La directora de Estudios de la Achs, Isabel Contrucci, señaló que tras la entrada en vigencia de la Ley Karin se observó un aumento significativo de las solicitudes durante 2024, tendencia que posteriormente comenzó a estabilizarse y disminuir.
La especialista destacó además distintas iniciativas impulsadas por la mutualidad para apoyar a las organizaciones en la implementación de la normativa y fortalecer la prevención de situaciones de acoso y violencia laboral.
Entre ellas mencionó el Consejo Consultivo desarrollado junto a la Fundación Carlos Vial Espantoso, la Alianza Nacional por la Capacitación junto a ChileMujeres, que ya supera las 14 mil personas capacitadas, y el Sello Ley Karin, destinado a reconocer buenas prácticas y avances en la implementación de la normativa.
Desde la Achs plantearon que el número de atenciones refleja un avance en la capacidad de los trabajadores para reportar este tipo de situaciones, pero también evidencia desafíos pendientes en materia de prevención.

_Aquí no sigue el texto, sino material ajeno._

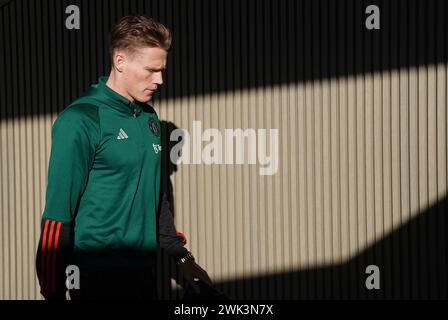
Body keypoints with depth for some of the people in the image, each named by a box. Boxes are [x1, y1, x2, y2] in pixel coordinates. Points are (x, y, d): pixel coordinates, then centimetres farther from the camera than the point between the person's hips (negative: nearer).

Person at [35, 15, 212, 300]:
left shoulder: (149, 118, 10)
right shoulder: (80, 121, -13)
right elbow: (58, 213, -16)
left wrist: (182, 257, 19)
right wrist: (53, 292, -16)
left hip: (144, 273, 7)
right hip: (98, 277, -7)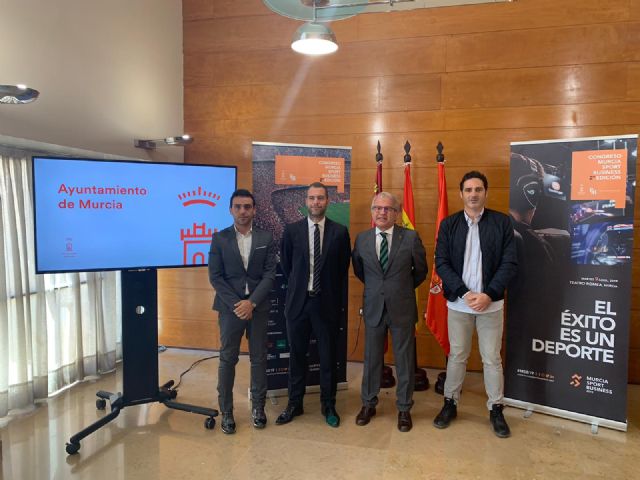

En ese sentido, Contrucci sostuvo que el cambio al interior de las organizaciones no debe centrarse únicamente en responder ante una denuncia, sino también en fortalecer las capacidades para identificar riesgos, abordar conflictos de manera temprana, capacitar a los equipos y evitar que determinadas dinámicas laborales evolucionen hacia situaciones de acoso o violencia.